You know what you’re getting with Vera – solid, tightly-plotted crime drama with an outstanding central performance from Brenda Blethyn and stories that are informed as much by the northeast landscape than they are from the characters. Series six of the adaptation of Ann Cleeves’ novels is upon us this weekend, and we managed to get hold of an interview with Brenda Blethyn, which is after the jump.
The Killing Times: Vera is now 24 cases in. Can you work out whodunit?
Brenda Blethyn: No I’m not able to tell. The scripts are extremely well written. And like most thrillers I’m kept guessing until the very end. Actually, neither does Vera “guess” who the culprit is. I’m not an actor who goes to the last page first.
TKT: You’re very supportive of author Ann Cleeves. How has your friendship grown over the years?
BB: I attended the book launch of The Moth Catcher, which the third film is adapted from. But we are both extremely busy and don’t see each other much. I love it when Ann visits the set. I went to her house to enjoy a fabulous curry made by Tim, Ann’s husband. It was absolutely delicious.
TKT: When you first started to film Vera back in 2010 did you ever imagine how successful the series would become?
BB: You always hope the project you are working on is going to be successful. I thought the character was very interesting, different, and worthy of a series but of course there is no guarantee. So naturally we were all delighted when the first series was commissioned. And thrilled each .me it has been re-commissioned.
TKT: Vera is screened to over 100 international territories. Have you received feedback from oversees viewers?
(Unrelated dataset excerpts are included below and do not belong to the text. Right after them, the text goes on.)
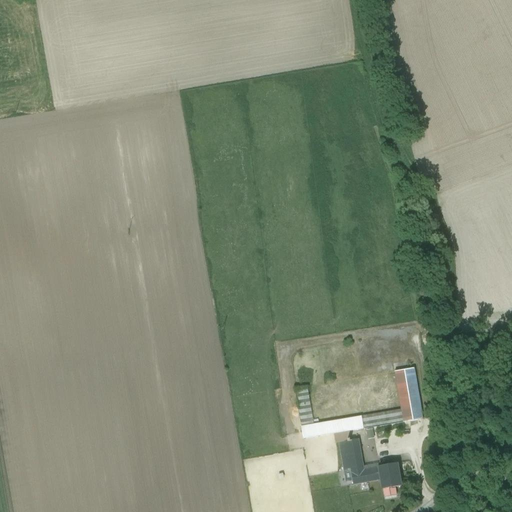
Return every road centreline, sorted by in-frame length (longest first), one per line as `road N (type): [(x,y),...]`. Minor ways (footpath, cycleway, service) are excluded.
road 1 (track): [(363,0),(390,120),(450,269),(457,352),(443,459),(453,484)]
road 2 (track): [(407,155),(396,169),(421,326)]
road 3 (residential): [(415,511),(511,441)]
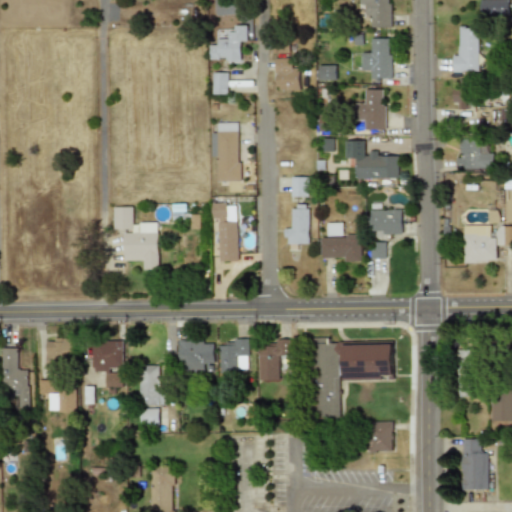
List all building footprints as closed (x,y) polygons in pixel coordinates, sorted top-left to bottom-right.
[(369,0),(369,27),(390,27),(390,0),(369,0)] [(479,0),(479,17),(507,17),(507,0),(479,0)] [(240,60),(240,42),(247,42),(247,26),(234,26),(234,32),(227,33),(227,39),(216,39),(216,45),(209,45),(209,61),(240,60)] [(477,27),(457,27),(457,56),(451,56),(451,72),(477,71),(477,27)] [(360,68),(369,68),(369,79),(392,79),(392,37),(371,37),(371,49),(360,49),(360,68)] [(274,90),(299,90),(299,67),(289,67),(289,57),(274,57),(274,90)] [(336,64),(318,64),(318,80),(336,80),(336,64)] [(212,95),(228,95),(228,72),(212,72),(212,95)] [(453,109),(466,109),(465,88),(453,88),(453,109)] [(354,99),(354,119),(365,119),(365,129),(385,129),(385,89),(365,89),(365,99),(354,99)] [(212,132),(212,181),(240,181),(240,122),(218,122),(218,132),(212,132)] [(478,139),(459,139),(459,157),(454,157),(455,170),(492,169),(492,154),(478,154),(478,139)] [(398,179),(398,157),(379,157),(379,151),(365,151),(365,140),(345,140),(345,159),(356,159),(356,179),(398,179)] [(308,176),(291,176),(291,197),(308,197),(308,176)] [(238,261),(237,221),(226,221),(226,202),(213,202),(214,261),(238,261)] [(308,244),(308,203),(292,203),(292,224),(283,224),(283,244),(308,244)] [(401,234),(401,212),(382,212),(382,203),(368,203),(368,234),(401,234)] [(132,206),(113,206),(113,229),(132,229),(132,206)] [(326,224),(326,237),(342,236),(341,223),(326,224)] [(495,246),(511,245),(511,226),(495,226),(495,238),(486,238),(486,225),(463,226),(464,262),(496,261),(495,246)] [(122,232),(122,260),(142,260),(142,269),(158,269),(158,232),(122,232)] [(319,262),(360,262),(360,235),(319,235),(319,262)] [(369,258),(385,258),(385,241),(369,241),(369,258)] [(72,338),(45,338),(45,366),(72,366),(72,338)] [(218,372),(248,372),(248,338),(227,338),(227,345),(218,345),(218,372)] [(290,339),(268,339),(268,348),(258,348),(258,379),(281,379),(281,370),(290,370),(290,339)] [(178,340),(178,364),(184,364),(184,372),(204,372),(204,362),(214,362),(214,340),(178,340)] [(339,419),(338,340),(311,340),(313,419),(339,419)] [(393,343),(342,343),(342,380),(393,380),(393,343)] [(27,369),(18,369),(18,348),(0,348),(0,388),(19,388),(19,404),(27,404),(27,369)] [(120,388),(119,349),(91,349),(91,372),(103,371),(103,388),(120,388)] [(456,349),(456,396),(478,396),(478,349),(456,349)] [(159,374),(159,365),(138,365),(138,404),(165,404),(165,374),(159,374)] [(38,392),(52,392),(52,380),(38,380),(38,392)] [(75,412),(75,386),(56,386),(56,412),(75,412)] [(83,403),(99,403),(99,386),(83,386),(83,403)] [(511,390),(492,390),(492,421),(511,421),(511,390)] [(157,408),(139,408),(139,424),(157,424),(157,408)] [(368,421),(368,452),(391,452),(391,421),(368,421)] [(487,490),(487,448),(479,448),(479,439),(461,439),(461,490),(487,490)] [(150,511),(174,511),(174,464),(150,464),(150,511)]
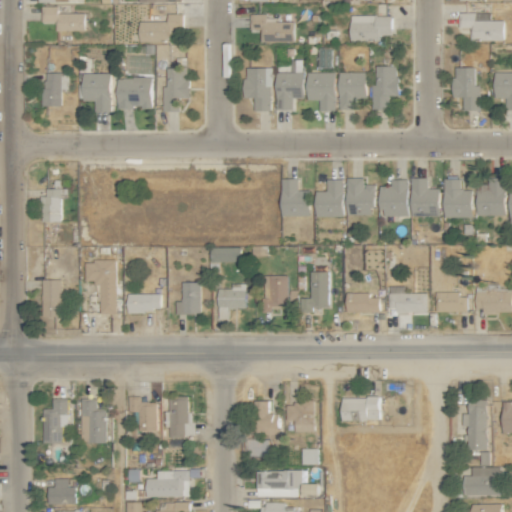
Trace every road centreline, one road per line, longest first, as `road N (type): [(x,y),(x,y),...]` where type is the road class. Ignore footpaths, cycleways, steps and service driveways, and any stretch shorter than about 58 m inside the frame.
road 1 (residential): [(511,141),(11,146)]
road 2 (tertiary): [(12,354),(511,348)]
road 3 (residential): [(12,354),(10,0)]
road 4 (residential): [(440,511),(436,349)]
road 5 (residential): [(224,511),(224,353)]
road 6 (residential): [(14,511),(12,354)]
road 7 (residential): [(213,143),(213,0)]
road 8 (residential): [(426,141),(426,0)]
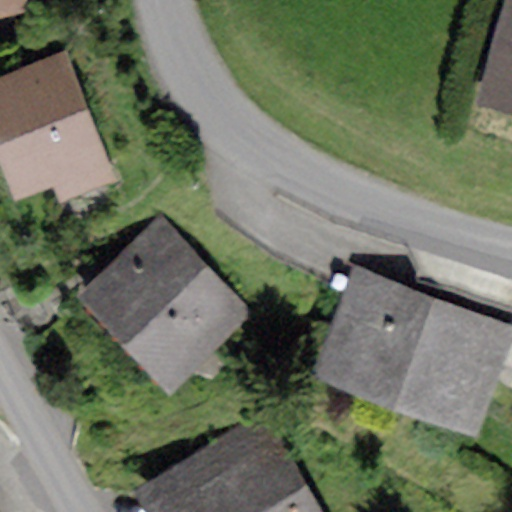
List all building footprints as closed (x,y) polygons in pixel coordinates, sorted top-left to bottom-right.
[(511,37),(499,85),(511,88),(511,37)] [(60,66),(0,88),(0,104),(27,174),(55,164),(64,188),(101,174),(60,66)] [(162,235),(104,290),(172,363),(231,308),(162,235)] [(365,282),(337,353),(467,404),(495,333),(365,282)] [(306,511),(261,433),(165,487),(178,511),(306,511)]
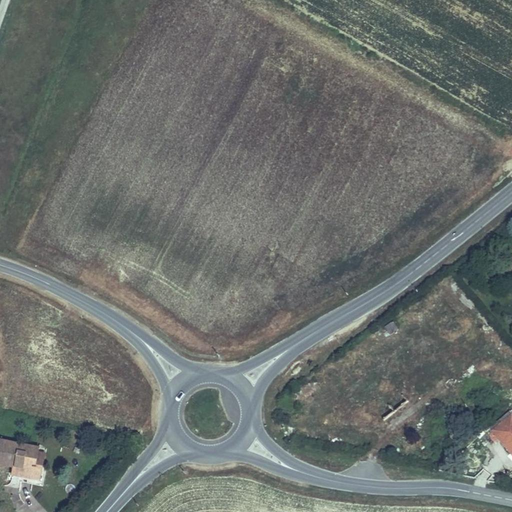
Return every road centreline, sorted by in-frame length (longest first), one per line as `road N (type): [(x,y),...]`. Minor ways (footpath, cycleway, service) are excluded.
road 1 (secondary): [(511,192),(387,290),(296,343)]
road 2 (tertiary): [(511,499),(354,484),(297,470)]
road 3 (tertiary): [(0,263),(38,276),(139,337)]
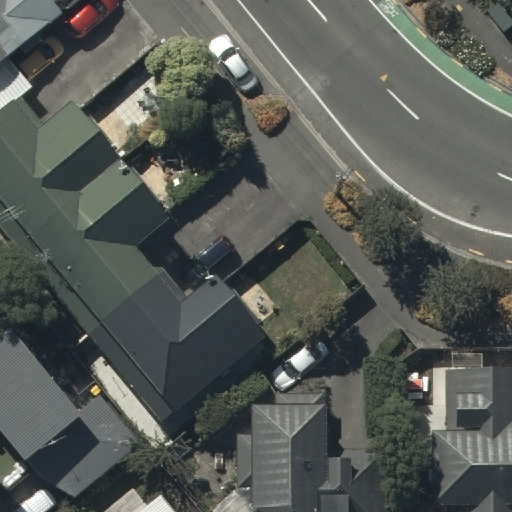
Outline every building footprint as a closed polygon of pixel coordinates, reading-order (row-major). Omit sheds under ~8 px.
[(0,0),(0,110),(30,86),(8,59),(59,18),(44,0),(0,0)] [(21,98),(0,115),(0,227),(163,427),(270,340),(222,281),(216,274),(186,298),(140,242),(170,218),(165,211),(122,159),(80,107),(73,98),(42,124),(21,98)] [(11,328),(0,336),(0,437),(23,466),(27,463),(41,480),(71,498),(75,500),(141,447),(99,395),(78,412),(11,328)] [(511,511),(511,377),(444,377),(444,439),(432,439),(431,511),(511,511)] [(249,415),(249,511),(382,511),(383,454),(326,454),(326,398),(277,398),(277,415),(249,415)] [(172,511),(159,496),(139,511),(172,511)]
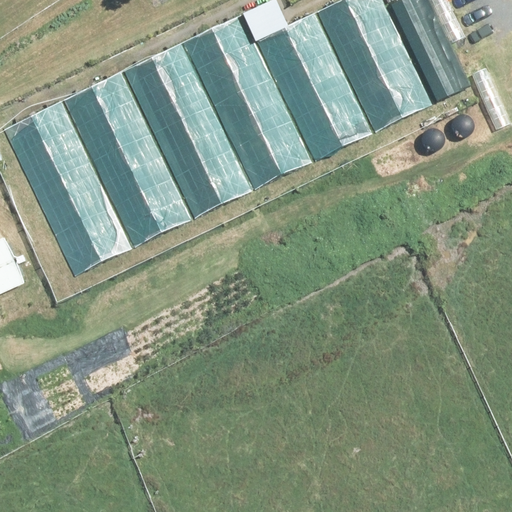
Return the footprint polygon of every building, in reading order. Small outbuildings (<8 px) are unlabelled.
[(290,0),(247,20),(315,169),(373,143),(307,0),(290,0)] [(312,0),(377,141),(435,115),(381,0),(312,0)] [(416,0),(402,0),(391,5),(438,102),(460,92),(416,0)] [(184,45),(253,194),(310,168),(242,19),(184,45)] [(125,74),(193,223),(250,197),(182,48),(125,74)] [(64,103),(132,252),(189,227),(121,78),(64,103)] [(7,130),(75,278),(132,252),(64,103),(7,130)] [(6,238),(0,241),(0,295),(27,284),(6,238)]
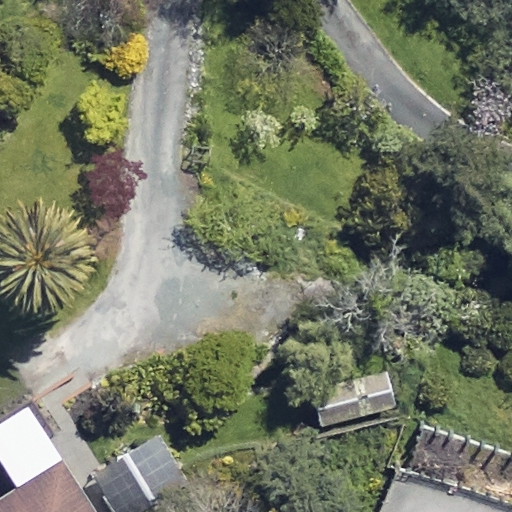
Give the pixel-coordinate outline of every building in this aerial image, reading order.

BB: Yes it’s always nice to hear from viewers across the world who enjoy Vera. There was a lovely review in the Sydney Morning Herald recently. They love her irascible nature and many admire the fact that she commands a position of authority over men!! And that the episodes are so well written.
TKT: What can viewers expect from this series?
BB: More high quality drama. I love that ITV maintain the production values of the series. The art department is second to none. The stories in the first two episodes are particularly difficult for Vera to come to terms with. And as viewers have come to expect there are many great Northumberland locations.
TKT: A lot of the case evidence is displayed on iPads. How familiar are you with modern technology?
BB: I do use a Mac, and iPhone. But I don’t use it to it’s full potential. For instance I don’t use a calculator or sat nav. I prefer to use my brain. I’ll look at a map and work out the route. Calculate something with a pencil and paper. Certain mod cons are used in the police force. Speed of access to information is often vital. But Vera is old school. She’ll probably end up with an iPhone at some point. But all the time Aiden has one, she doesn’t need it!”
TKT: The locations and landscapes are always a big part of the series. What areas of the North East were new to you?
BB: One of the locations we visited whilst shooting the fourth film was Redcar. It was very sad because it was at the time of the tragic steelworks closure. Thought provoking to say the least. In the same film we also spent a good deal of time at North Shields fish market.
TKT: What is your favourite scene from the new series?
BB: There is a scene in the first film between Vera and Edwards (Riley Jones). It’s late at night and they’re the only two left in the office. It shows the vulnerabilities and strengths of both characters. And of Aiden who witnesses the scene.